• _Activity_:
Pull out each line of the records below that contains the word "Pellegrino". Case matters.

• _Supplied data_:
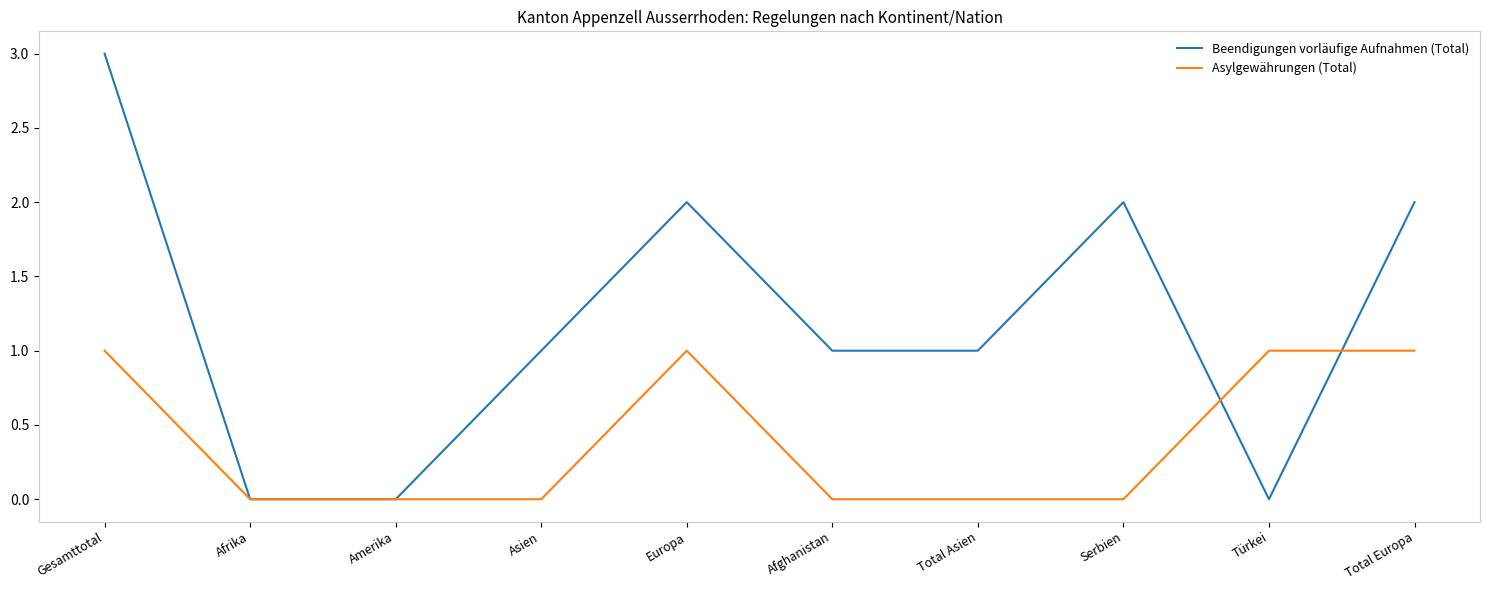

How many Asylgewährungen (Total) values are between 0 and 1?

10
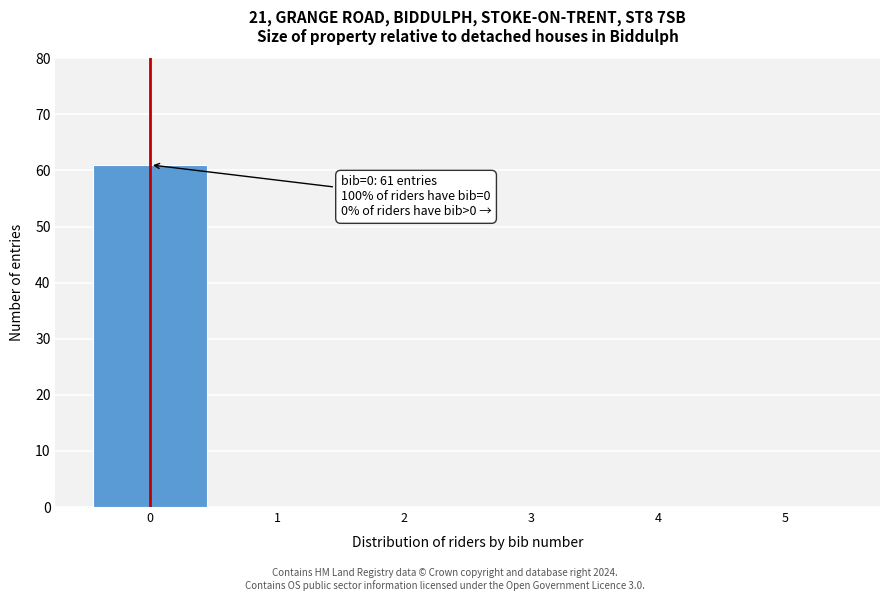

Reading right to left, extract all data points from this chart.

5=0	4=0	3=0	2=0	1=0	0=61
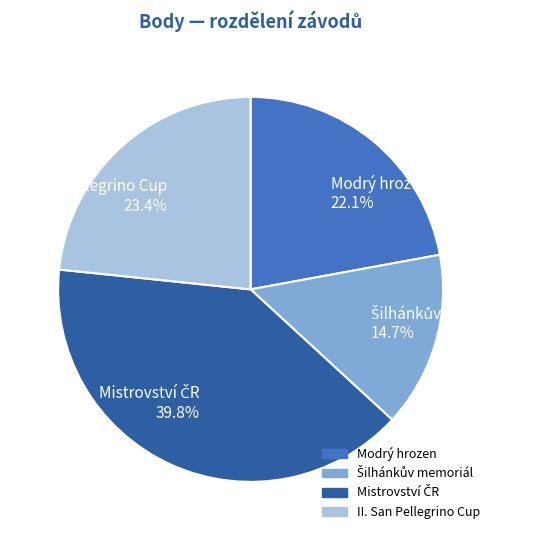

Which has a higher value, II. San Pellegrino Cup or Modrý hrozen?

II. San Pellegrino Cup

...

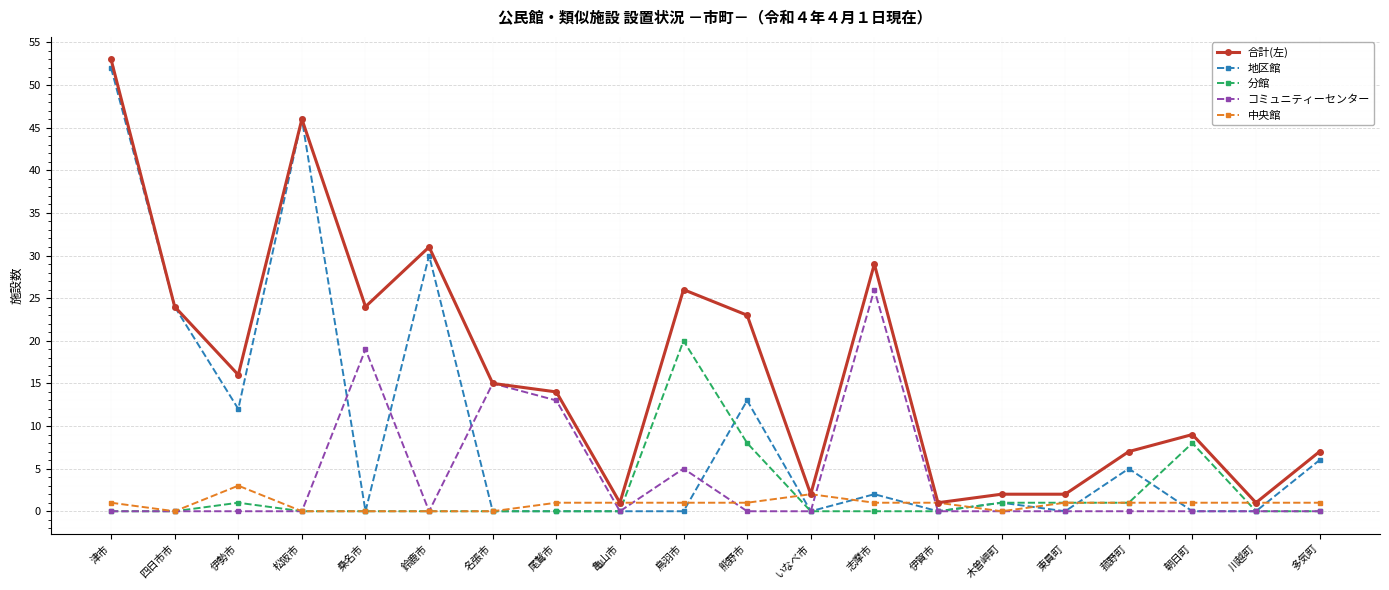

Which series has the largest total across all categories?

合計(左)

• _Answer to this exercise_:
Which has a higher value, II. San Pellegrino Cup or Modrý hrozen?
II. San Pellegrino Cup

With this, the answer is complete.